In general, the taking of marriage vows required a degree of solemnity that was sometimes at odds with the mood of the guests. In Houghton-le-Spring, Sunderland, in 1839, a rather humourless member of the clergy halted a wedding because the bride and groom (and then the whole congregation) were laughing too much. The mirth arose from the fact that the happy couple had held out their left rather than their right hands when asked to hold hands. Why this had occasioned such merriment can only be guessed at, but it was enough to delay the nuptials to another day.

Procedural Problems

Sadly, even if all the actors present at the wedding were on time, willing and word perfect, marriage ceremonies could still unravel because of a failure to follow procedure.

If the names of the key participants had been incorrectly submitted to the clergy in advance of the wedding, they could not be changed on the day. A wedding in Barnard Castle, County Durham, in 1846, for example, was postponed because when the ‘bride-elect’ came forward to the altar, she “blushed and simpered, ‘Please, sir, my name’s not Mary it’s Margaret.’’’ The young woman was then ‘forced to remain three weeks longer a spinster… through the blunder of a parish clerk.’

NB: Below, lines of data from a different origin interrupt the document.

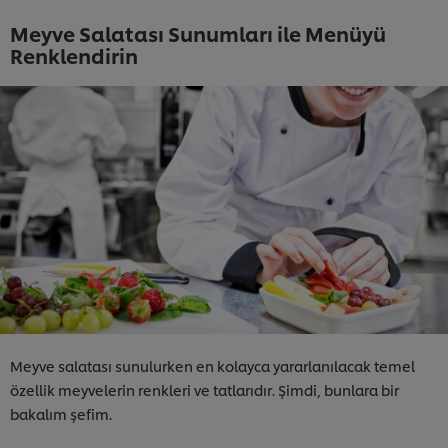
Meyve Salatası Sunumları ile Menüyü
Renklendirin
Meyve salatası sunulurken en kolayca yararlanılacak temel
özellik meyvelerin renkleri ve tatlarıdır. Şimdi, bunlara bir
bakalım şefim.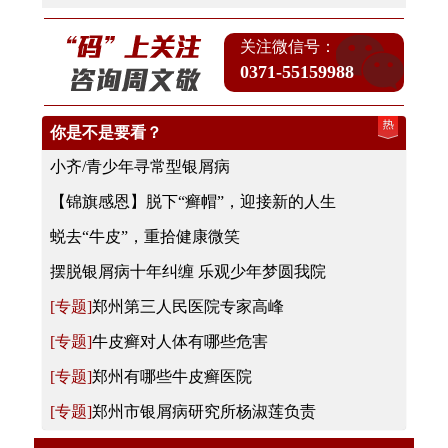
关注微信号：
0371-55159988
你是不是要看？
小齐/青少年寻常型银屑病
【锦旗感恩】脱下“癣帽”，迎接新的人生
蜕去“牛皮”，重拾健康微笑
摆脱银屑病十年纠缠 乐观少年梦圆我院
郑州第三人民医院专家高峰
牛皮癣对人体有哪些危害
郑州有哪些牛皮癣医院
郑州市银屑病研究所杨淑莲负责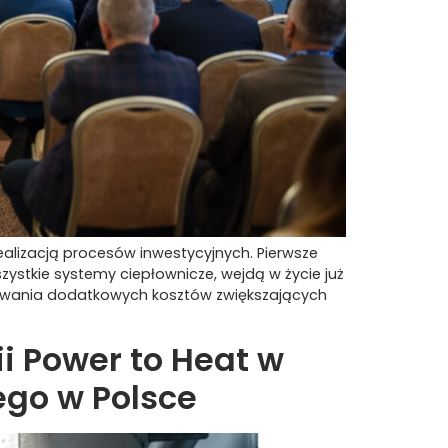
ealizacją procesów inwestycyjnych. Pierwsze
ystkie systemy ciepłownicze, wejdą w życie już
erowania dodatkowych kosztów zwiększających
ii Power to Heat w
ego w Polsce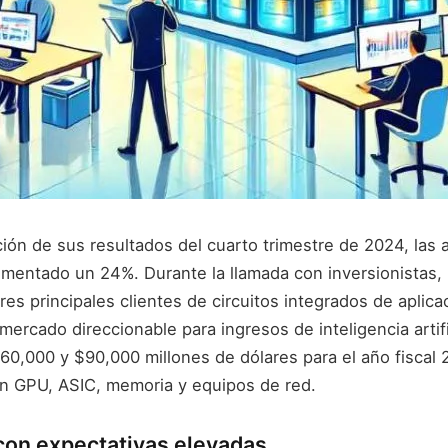
ión de sus resultados del cuarto trimestre de 2024, las 
mentado un 24%. Durante la llamada con inversionistas, 
res principales clientes de circuitos integrados de aplica
mercado direccionable para ingresos de inteligencia artifi
$60,000 y $90,000 millones de dólares para el año fiscal 2
en GPU, ASIC, memoria y equipos de red.
on expectativas elevadas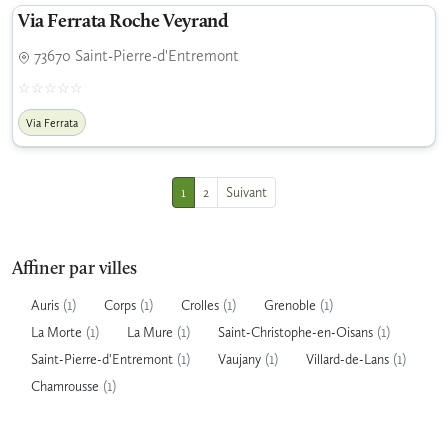
Via Ferrata Roche Veyrand
73670 Saint-Pierre-d'Entremont
Via Ferrata
1
2
Suivant
Affiner par villes
(1)
(1)
(1)
(1)
Auris
Corps
Crolles
Grenoble
(1)
(1)
(1)
La Morte
La Mure
Saint-Christophe-en-Oisans
(1)
(1)
(1)
Saint-Pierre-d'Entremont
Vaujany
Villard-de-Lans
(1)
Chamrousse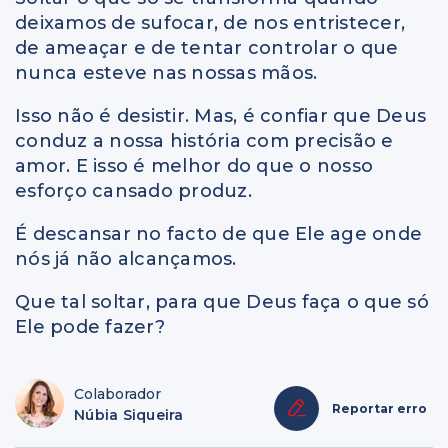
deixamos de sufocar, de nos entristecer,
de ameaçar e de tentar controlar o que
nunca esteve nas nossas mãos.
Isso não é desistir. Mas, é confiar que Deus
conduz a nossa história com precisão e
amor. E isso é melhor do que o nosso
esforço cansado produz.
É descansar no facto de que Ele age onde
nós já não alcançamos.
Que tal soltar, para que Deus faça o que só
Ele pode fazer?
Colaborador
Reportar erro
Núbia Siqueira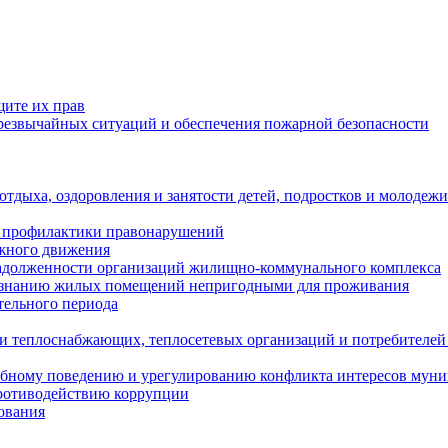
щите их прав
езвычайных ситуаций и обеспечения пожарной безопасности
тдыха, оздоровления и занятости детей, подростков и молодежи
 профилактики правонарушений
ожного движения
задолженности организаций жилищно-коммунального комплекса
ризнанию жилых помещений непригодными для проживания
тельного периода
и теплоснабжающих, теплосетевых организаций и потребителей
ебному поведению и урегулированию конфликта интересов мун
противодействию коррупции
ования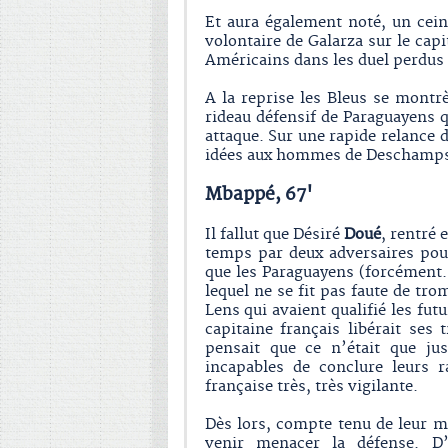
Et aura également noté, un cei
volontaire de Galarza sur le capi
Américains dans les duel perdus 
A la reprise les Bleus se montrè
rideau défensif de Paraguayens 
attaque. Sur une rapide relance
idées aux hommes de Deschamp
Mbappé, 67'
Il fallut que Désiré
Doué
, rentré 
temps par deux adversaires pour
que les Paraguayens (forcément…
lequel ne se fit pas faute de tro
Lens qui avaient qualifié les fu
capitaine français libérait se
pensait que ce n’était que ju
incapables de conclure leurs 
française très, très vigilante.
Dès lors, compte tenu de leur m
venir menacer la défense. D’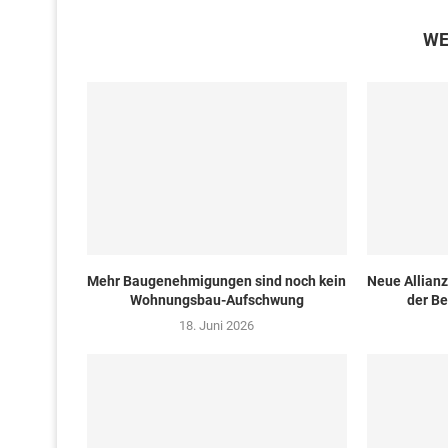
WE
Mehr Baugenehmigungen sind noch kein
Neue Allian
Wohnungsbau-Aufschwung
der Be
18. Juni 2026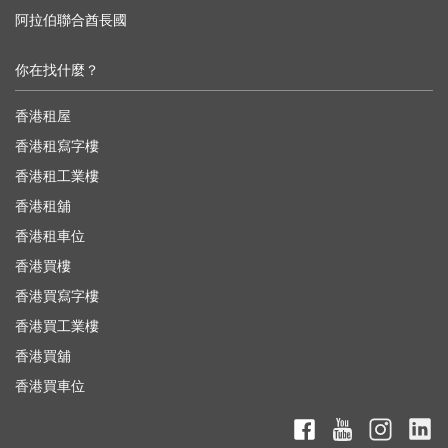
阿拉伯聯合酋長國
你在找什麼？
香港租屋
香港租寫字樓
香港租工業樓
香港租舖
香港租車位
香港買樓
香港買寫字樓
香港買工業樓
香港買舖
香港買車位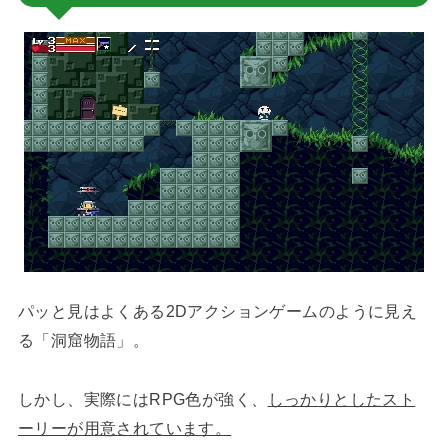
パッと見はよくある2Dアクションゲームのように見え
る「洞窟物語」。
しかし、実際にはRPG色が強く、
しっかりとしたスト
ーリーが用意されています。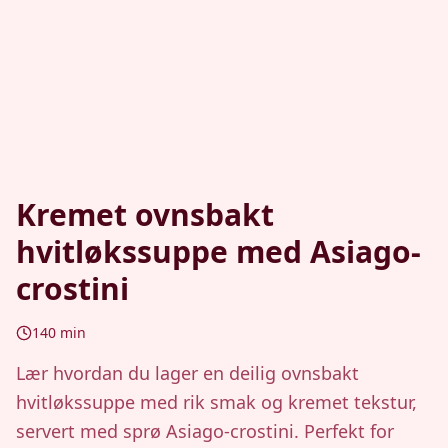
Kremet ovnsbakt
hvitløkssuppe med Asiago-
crostini
140
min
Lær hvordan du lager en deilig ovnsbakt
hvitløkssuppe med rik smak og kremet tekstur,
servert med sprø Asiago-crostini. Perfekt for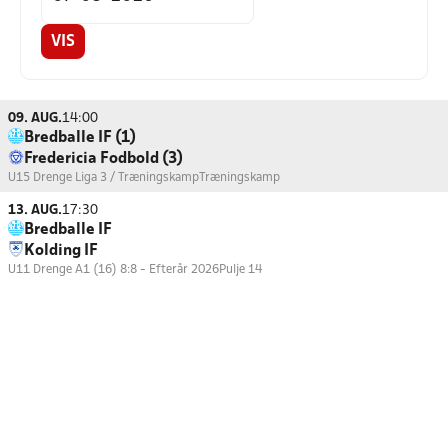
VIS
09. AUG.
14:00
Bredballe IF (1)
Fredericia Fodbold (3)
U15 Drenge Liga 3 / Træningskamp
Træningskamp
13. AUG.
17:30
Bredballe IF
Kolding IF
U11 Drenge A1 (16) 8:8 - Efterår 2026
Pulje 14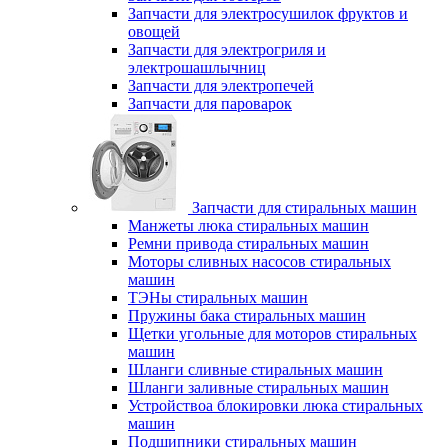
Запчасти для электросушилок фруктов и
овощей
Запчасти для электрогриля и
электрошашлычниц
Запчасти для электропечей
Запчасти для пароварок
Запчасти для стиральных машин
Манжеты люка стиральных машин
Ремни привода стиральных машин
Моторы сливных насосов стиральных
машин
ТЭНы стиральных машин
Пружины бака стиральных машин
Щетки угольные для моторов стиральных
машин
Шланги сливные стиральных машин
Шланги заливные стиральных машин
Устройствоа блокировки люка стиральных
машин
Подшипники стиральных машин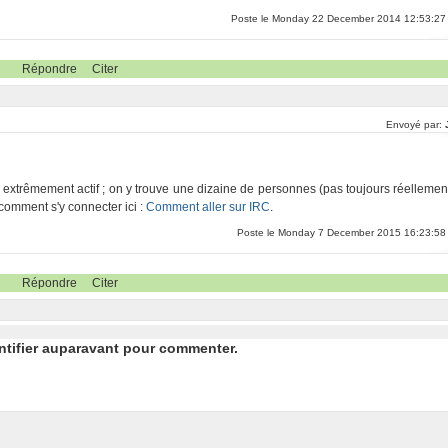
Poste le Monday 22 December 2014 12:53:27
Répondre
Citer
Envoyé par:
s extrêmement actif ; on y trouve une dizaine de personnes (pas toujours réellemen
 comment s'y connecter ici :
Comment aller sur IRC
.
Poste le Monday 7 December 2015 16:23:58
Répondre
Citer
ntifier auparavant pour commenter.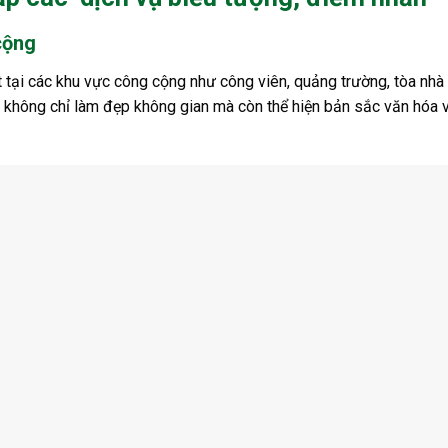
cộng
 tại các khu vực công cộng như công viên, quảng trường, tòa nhà
 không chỉ làm đẹp không gian mà còn thể hiện bản sắc văn hóa v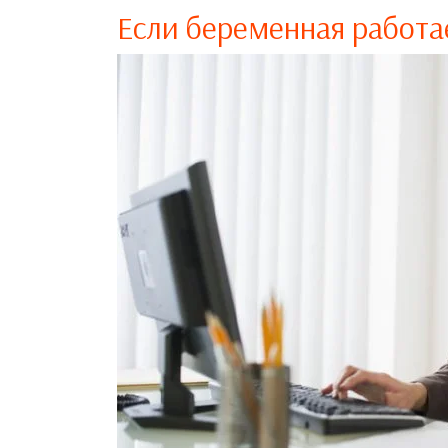
Если беременная работа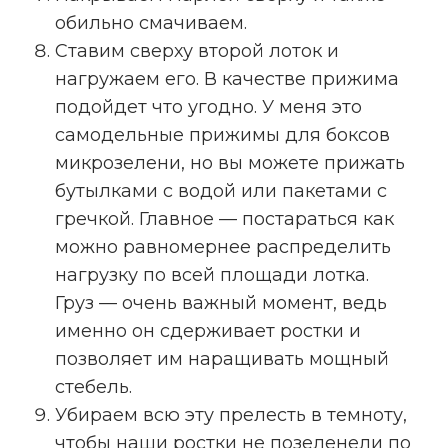
обильно смачиваем.
Ставим сверху второй лоток и
нагружаем его. В качестве прижима
подойдет что угодно. У меня это
самодельные прижимы для боксов
микрозелени, но вы можете прижать
бутылками с водой или пакетами с
гречкой. Главное — постараться как
можно равномернее распределить
нагрузку по всей площади лотка.
Груз — очень важный момент, ведь
именно он сдерживает ростки и
позволяет им наращивать мощный
стебель.
Убираем всю эту прелесть в темноту,
чтобы наши ростки не позеленели по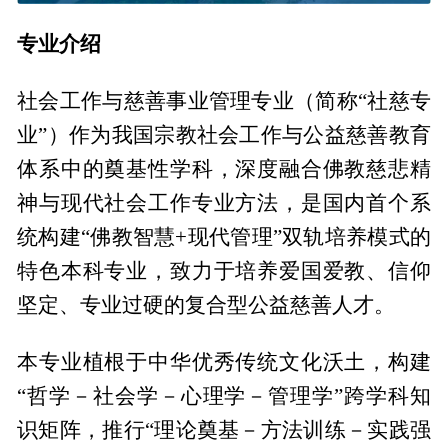
专业介绍
社会工作与慈善事业管理专业（简称“社慈专
业”）作为我国宗教社会工作与公益慈善教育
体系中的奠基性学科，深度融合佛教慈悲精
神与现代社会工作专业方法，是国内首个系
统构建“佛教智慧+现代管理”双轨培养模式的
特色本科专业，致力于培养爱国爱教、信仰
坚定、专业过硬的复合型公益慈善人才。
本专业植根于中华优秀传统文化沃土，构建
“哲学－社会学－心理学－管理学”跨学科知
识矩阵，推行“理论奠基－方法训练－实践强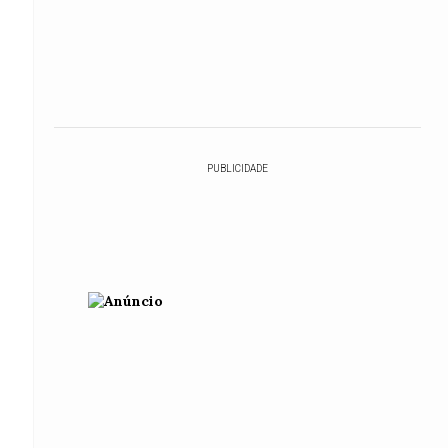
PUBLICIDADE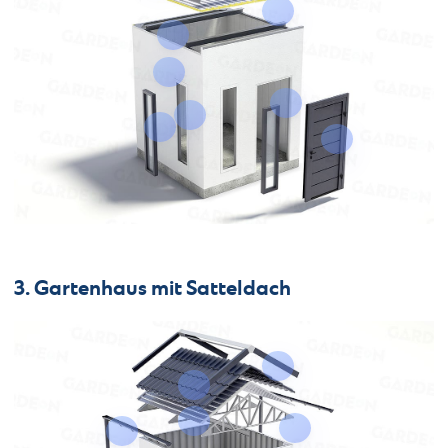
3. Gartenhaus mit Satteldach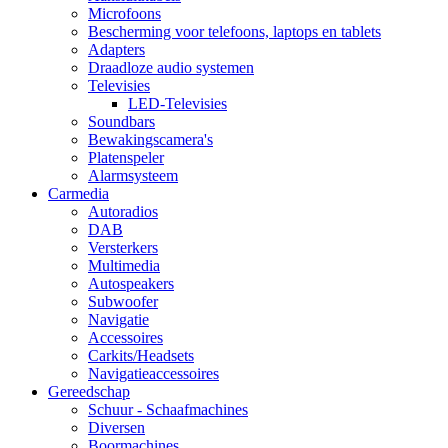
Microfoons
Bescherming voor telefoons, laptops en tablets
Adapters
Draadloze audio systemen
Televisies
LED-Televisies
Soundbars
Bewakingscamera's
Platenspeler
Alarmsysteem
Carmedia
Autoradios
DAB
Versterkers
Multimedia
Autospeakers
Subwoofer
Navigatie
Accessoires
Carkits/Headsets
Navigatieaccessoires
Gereedschap
Schuur - Schaafmachines
Diversen
Boormachines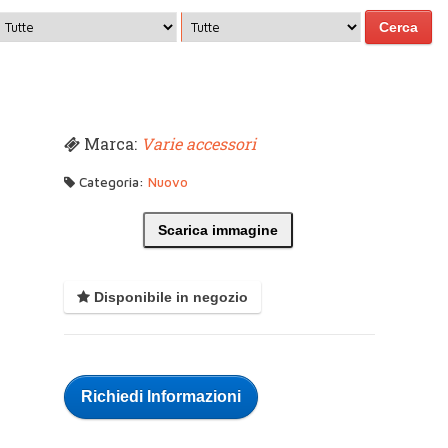
Marca:
Varie accessori
Categoria:
Nuovo
Scarica immagine
Disponibile in negozio
Richiedi Informazioni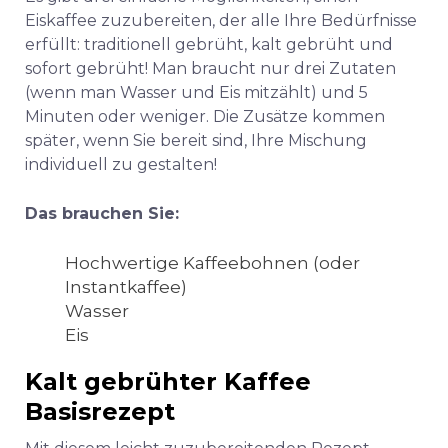
Eiskaffee zuzubereiten, der alle Ihre Bedürfnisse
erfüllt: traditionell gebrüht, kalt gebrüht und
sofort gebrüht! Man braucht nur drei Zutaten
(wenn man Wasser und Eis mitzählt) und 5
Minuten oder weniger. Die Zusätze kommen
später, wenn Sie bereit sind, Ihre Mischung
individuell zu gestalten!
Das brauchen Sie:
Hochwertige Kaffeebohnen (oder
Instantkaffee)
Wasser
Eis
Kalt gebrühter Kaffee
Basisrezept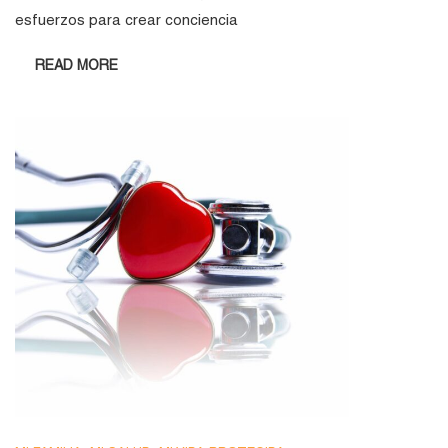
esfuerzos para crear conciencia
READ MORE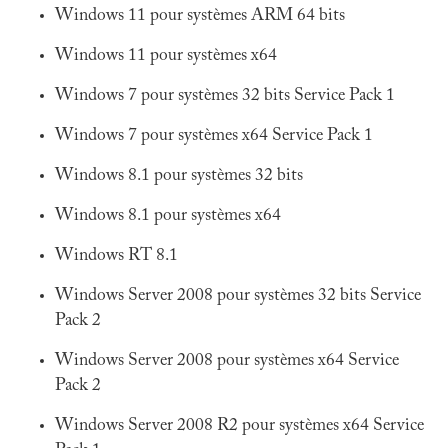
Windows 11 pour systèmes ARM 64 bits
Windows 11 pour systèmes x64
Windows 7 pour systèmes 32 bits Service Pack 1
Windows 7 pour systèmes x64 Service Pack 1
Windows 8.1 pour systèmes 32 bits
Windows 8.1 pour systèmes x64
Windows RT 8.1
Windows Server 2008 pour systèmes 32 bits Service
Pack 2
Windows Server 2008 pour systèmes x64 Service
Pack 2
Windows Server 2008 R2 pour systèmes x64 Service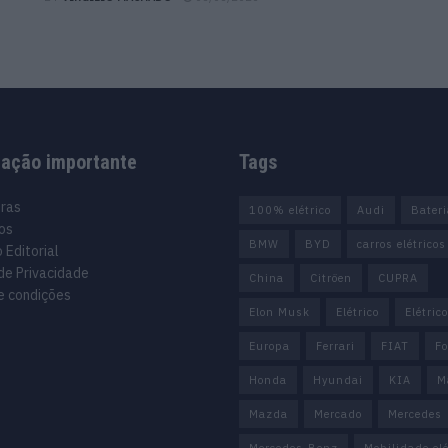
mação importante
Tags
uras
100% elétrico
Audi
Bater
os
BMW
BYD
carros elétricos
 Editorial
 de Privacidade
China
Citröen
CUPRA
e condições
Elon Musk
Elétrico
Elétric
Europa
Ferrari
FIAT
Fo
Honda
Hyundai
KIA
M
Mazda
Mercado
Mercedes
Mercedes-Benz
Mobilidade elé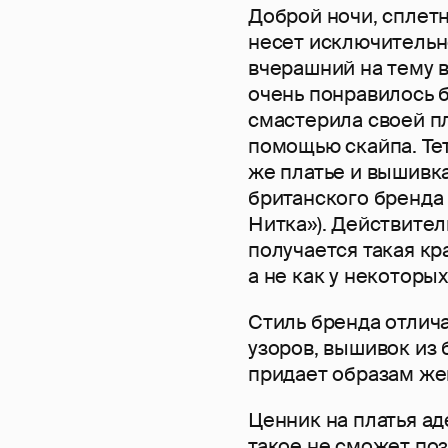
Доброй ночи, сплетн
несет исключительн
вчерашний на тему в
очень понравилось 
смастерила своей п
помощью скайпа. Те
же платье и вышивк
британского бренда 
Нитка»). Действитель
получается такая кр
а не как у некоторых
Стиль бренда отлич
узоров, вышивок из
придает образам же
Ценник на платья ад
такое не сможет поз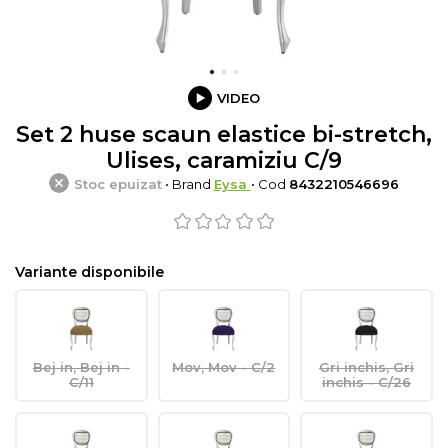
VIDEO
Set 2 huse scaun elastice bi-stretch,
Ulises, caramiziu C/9
Stoc epuizat
• Brand
Eysa
• Cod
8432210546696
Variante disponibile
Bej in, Bej in -
Mov, Mov - C/2
Gri inchis, Gri
C/11
inchis - C/26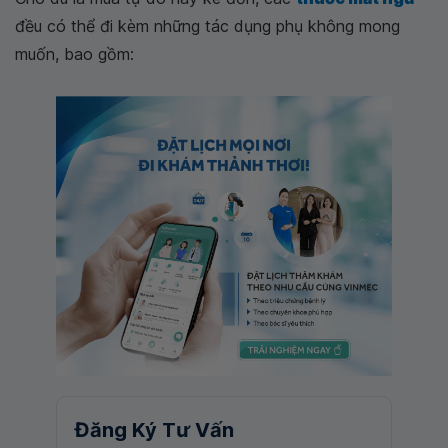
đều có thể đi kèm những tác dụng phụ không mong
muốn, bao gồm:
Đăng Ký Tư Vấn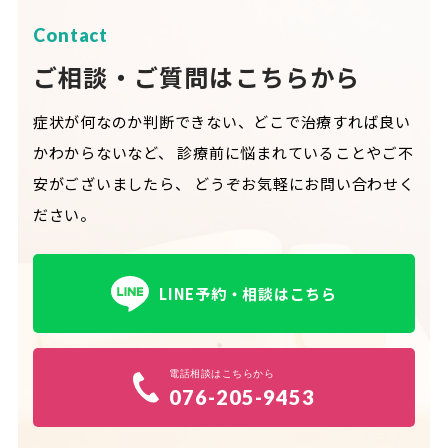
Contact
ご相談・ご質問はこちらから
症状が何なのか判断できない、どこで治療すれば良い
かわからないなど、
診療前に悩まれていることやご不
安がございましたら、
どうぞお気軽にお問い合わせく
ださい。
LINE予約・相談はこちら
電話相談はこちらから
076-205-9453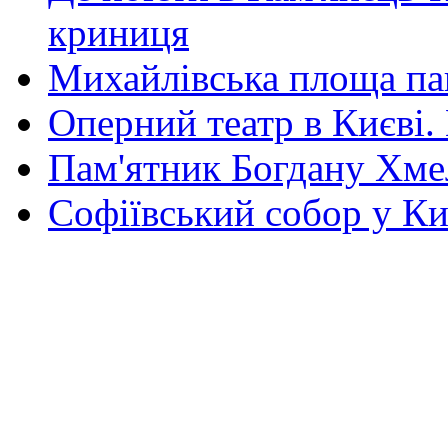
криниця
Михайлівська площа па
Оперний театр в Києві.
Пам'ятник Богдану Хм
Софіївський собор у Ки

Wedding,’ possibly inspired by a photograph of a society wedding in a newspaper. Lithograph by George Bellows c 1923 via Wikimedia Commons

When procedure wasn’t followed, whole congregations could end up embarrassed. The requirement to obtain a marriage licence for weddings taking place at short notice caused abundant problems. In Blackburn in 1863, a groom, ‘an ensign of our local rifle volunteers’  forgot to obtain such a licence. Despite rushing ‘pale and trembling’ to a telegram station to message the Secretary of the Lord Bishop of Manchester, he was told no licence was obtainable that day.. Great discomfiture unsurprisingly then ensued amongst the wedding guests. One, ‘a stout, robust, rubicund relative of the bride, tore the wedding favour from his breast and wished himself at home unseen, ungazed upon. This was most likely the secret wish of all’ …. Thankfully, the groom was able to take a train to Manchester later that day and to obtain the licence. The marriage went ahead at St Paul’s Church the next morning without further ado.

Another regular procedural issue was the matter of the bride’s (or sometimes the groom’s address). At one wedding in York in the autumn of 1883, a marriage had to be postponed when it was discovered that the rules of residency  – which compelled a bride to have lived in the parish where she was marrying for at least three weeks prior to her wedding – had not been complied with. Despite a large congregation having turned up at an occasion that was ‘as merry as a marriage bell’, the proceedings had to be halted much to the amusement of the gathered congregation and to the bride and bridegroom’s ‘indescribable annoyance.’

Newspapers from the past teem with stories of relatable human wedding disasters describing at length numerous other stumbling blocks to smooth-running nuptials. Far more weddings than one might suppose were stopped (as famously in Jane Eyre) when a member of the congregation stood up to speak of some ‘just impediment’ – a previous wife still living perhaps, a consanguineous relationship between the two parties, or an participant who was under the legal age for marriage. And there were other, less dramatic reasons for weddings being postponed or delayed: everything from misplaced or dropped wedding rings, to registrars that didn’t turn up, and chapels that turned out to be unconsecrated for worship and therefore not licensed for marriage.

Unusual marriages have always made the papers. At this one in 1944, the vicar of St Mark’s Church, Victoria Docks, Silverton, London simultaneously married three brides and three grooms. Via Wikimedia Commons.

Given all the calamities that might possibly have befallen them, we should perhaps be thankful when we do locate a family marriage certificate that our ancestors actually managed to tie the knot at all!